Mbeki not aware of power cuts causes
As president at the time, Mbeki said he was unaware of the root cause of the power cuts and apologised during the State of the Nation Address.
“The first national breakdown, the national loadshedding, was in January 2008. I was president of the republic at the time.
“When I had delivered the State of the Nation Address, I had to apologise to the nation for whatever we had done as the government that was wrong, which had resulted in this loss of electricity. We apologised because we didn’t know what had happened.
“I’m saying we apologised in January 2008 in the State of the Nation Address because we didn’t know this truth; this truth was dug out many years later by the Special Investigating Unit.”

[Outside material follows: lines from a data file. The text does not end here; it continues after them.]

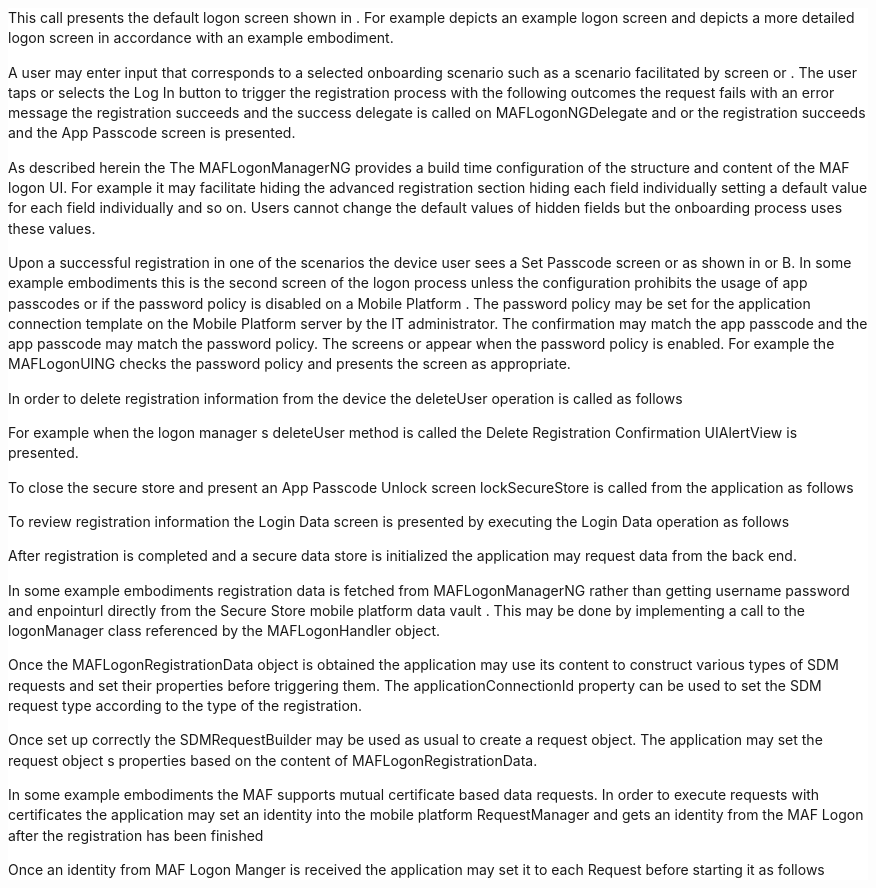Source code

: This call presents the default logon screen shown in . For example depicts an example logon screen and depicts a more detailed logon screen in accordance with an example embodiment.

A user may enter input that corresponds to a selected onboarding scenario such as a scenario facilitated by screen or . The user taps or selects the Log In button to trigger the registration process with the following outcomes the request fails with an error message the registration succeeds and the success delegate is called on MAFLogonNGDelegate and or the registration succeeds and the App Passcode screen is presented.

As described herein the The MAFLogonManagerNG provides a build time configuration of the structure and content of the MAF logon UI. For example it may facilitate hiding the advanced registration section hiding each field individually setting a default value for each field individually and so on. Users cannot change the default values of hidden fields but the onboarding process uses these values.

Upon a successful registration in one of the scenarios the device user sees a Set Passcode screen or as shown in or B. In some example embodiments this is the second screen of the logon process unless the configuration prohibits the usage of app passcodes or if the password policy is disabled on a Mobile Platform . The password policy may be set for the application connection template on the Mobile Platform server by the IT administrator. The confirmation may match the app passcode and the app passcode may match the password policy. The screens or appear when the password policy is enabled. For example the MAFLogonUING checks the password policy and presents the screen as appropriate.

In order to delete registration information from the device the deleteUser operation is called as follows 

For example when the logon manager s deleteUser method is called the Delete Registration Confirmation UIAlertView is presented.

To close the secure store and present an App Passcode Unlock screen lockSecureStore is called from the application as follows 

To review registration information the Login Data screen is presented by executing the Login Data operation as follows 

After registration is completed and a secure data store is initialized the application may request data from the back end.

In some example embodiments registration data is fetched from MAFLogonManagerNG rather than getting username password and enpointurl directly from the Secure Store mobile platform data vault . This may be done by implementing a call to the logonManager class referenced by the MAFLogonHandler object.

Once the MAFLogonRegistrationData object is obtained the application may use its content to construct various types of SDM requests and set their properties before triggering them. The applicationConnectionId property can be used to set the SDM request type according to the type of the registration.

Once set up correctly the SDMRequestBuilder may be used as usual to create a request object. The application may set the request object s properties based on the content of MAFLogonRegistrationData.

In some example embodiments the MAF supports mutual certificate based data requests. In order to execute requests with certificates the application may set an identity into the mobile platform RequestManager and gets an identity from the MAF Logon after the registration has been finished 

Once an identity from MAF Logon Manger is received the application may set it to each Request before starting it as follows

According to IOL, Mbeki first made his public apology for the country’s blackouts related to Eskom’s loadshedding 18 years ago.
“Eskom was right, and the government was wrong,” the publication quoted Mbeki at the time while he was speaking at an ANC fundraising dinner in Bloemfontein, after indicating that the government had been asked earlier to invest more in electricity to keep pace with the country’s economic growth.